AAPOR Task Force Report on Data Quality Metrics for Online Samples

SSRS Chief Methodologist, Cameron McPhee, is Chair of the AAPOR Task Force, and Mickey Jackson, SSRS Director of Data Science Innovation, is also on the Task Force

AAPOR is pleased to announce the release of the new task force report entitled “Data Quality Metrics for Online Samples: Considerations for Study Design and Analysis”.

This report examines the characteristics of online survey panels and provides approaches for evaluating the panel methodologies and the sample-quality, and the inferential integrity of the resulting survey estimates.

For almost a century, the public opinion and survey research community has been relying on the statistical procedures developed by Neyman (1936) for producing measurable inferences when only a small sample of the target population is observed, albeit under specific requirements. Key among such requirements includes access to a complete sampling frame from which units could be selected with known probabilities. In practice, however, it has become exceedingly difficult to fulfill these requirements and for many reasons, including cost and feasibility, researchers have increasingly relied on pragmatic sampling alternatives.

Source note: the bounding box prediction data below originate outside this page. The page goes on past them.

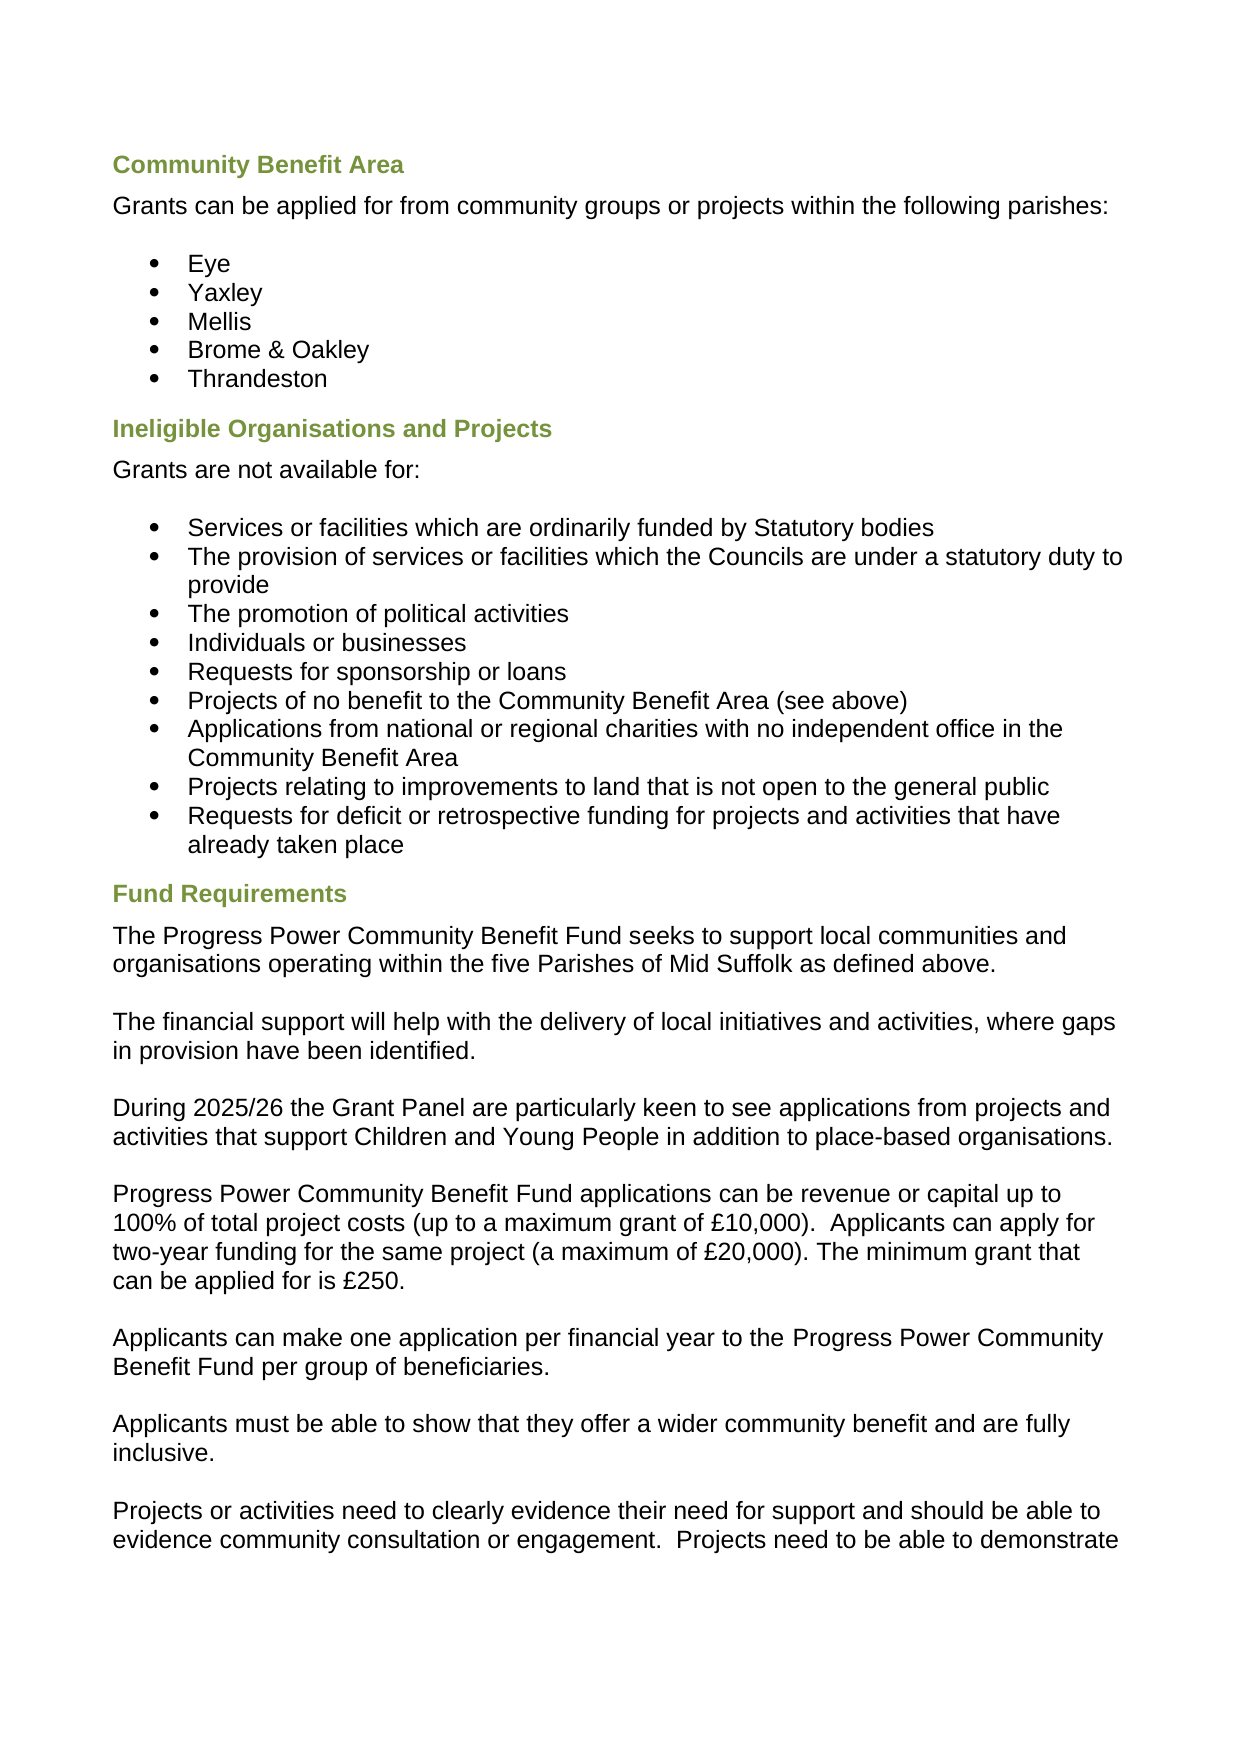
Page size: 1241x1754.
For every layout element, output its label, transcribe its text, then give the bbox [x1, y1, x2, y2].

list Requests for deficit or retrospective funding for projects and activities that have already taken place [150, 801, 1128, 858]
text The Progress Power Community Benefit Fund seeks to support local communities and organisations operating within the five Parishes of Mid Suffolk as defined above. [112, 921, 1128, 978]
list Eye [150, 249, 1128, 278]
list Projects relating to improvements to land that is not open to the general public [150, 772, 1128, 801]
list Yaxley [150, 278, 1128, 306]
text Fund Requirements [112, 879, 1128, 908]
list Mellis [150, 306, 1128, 335]
text Applicants must be able to show that they offer a wider community benefit and are fully inclusive. [112, 1409, 1128, 1467]
text Applicants can make one application per financial year to the Progress Power Community Benefit Fund per group of beneficiaries. [112, 1323, 1128, 1381]
list Thrandeston [150, 364, 1128, 393]
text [112, 1496, 1128, 1553]
text The financial support will help with the delivery of local initiatives and activities, where gaps in provision have been identified. [112, 1007, 1128, 1064]
text Progress Power Community Benefit Fund applications can be revenue or capital up to 100% of total project costs (up to a maximum grant of £10,000). Applicants can apply for two-year funding for the same project (a maximum of £20,000). The minimum grant that can be applied for is £250. [112, 1179, 1128, 1294]
text Community Benefit Area [112, 150, 1128, 179]
list The promotion of political activities [150, 599, 1128, 628]
list Applications from national or regional charities with no independent office in the Community Benefit Area [150, 714, 1128, 772]
list Individuals or businesses [150, 628, 1128, 657]
list The provision of services or facilities which the Councils are under a statutory duty to provide [150, 541, 1128, 599]
text Ineligible Organisations and Projects [112, 414, 1128, 443]
text During 2025/26 the Grant Panel are particularly keen to see applications from projects and activities that support Children and Young People in addition to place-based organisations. [112, 1093, 1128, 1151]
list Requests for sponsorship or loans [150, 657, 1128, 686]
list Projects of no benefit to the Community Benefit Area (see above) [150, 686, 1128, 714]
list Brome & Oakley [150, 335, 1128, 364]
text Grants can be applied for from community groups or projects within the following parishes: [112, 191, 1128, 220]
text Grants are not available for: [112, 455, 1128, 484]
list Services or facilities which are ordinarily funded by Statutory bodies [150, 513, 1128, 541]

The goal of this report is to provide audiences who have a basic understanding of survey methodology with an overview of the various types of online survey sampling methodologies currently being employed by survey researchers and major survey firms. Specifically, the report provides an overview of the landscape of online survey data collection, focusing mainly on probability and nonprobability online panels. It discusses how alternative methodologies for initial recruitment, decisions around panel freshening, respondent attrition, and missing data may impact sampling and data quality. The report outlines some ways to assess the quality of online samples, including well-known measures such as cumulative response rates and cooperation rates, as well as newer metrics that can be applied to online samples to evaluate representativeness and inferential reliability.

Specifically, the Task Force Report aims to:

  1. Develop a clear, concise, updated explanation of survey sample sources for online panels.
  2. Describe the representativeness and fitness for use of common sampling strategies that providers use to construct and replenish online panels.
  3. Assess coverage error of online panels, including systematic error related to recruitment methods, self-selection, and coverage of internet non-users.
  4. Propose alternative metrics of sample quality, beyond completion rates and cumulative response rates that measure the underlying representativeness and utility of online samples.
  5. Discuss whether sample quality metrics developed for use with probability-based panels can be applied to samples from panels that do not recruit using probability-based methods.

Discuss the application of AAPOR’s Code of Ethics’ reporting guidelines to studies using online panels and outline important issues regarding methodological transparency.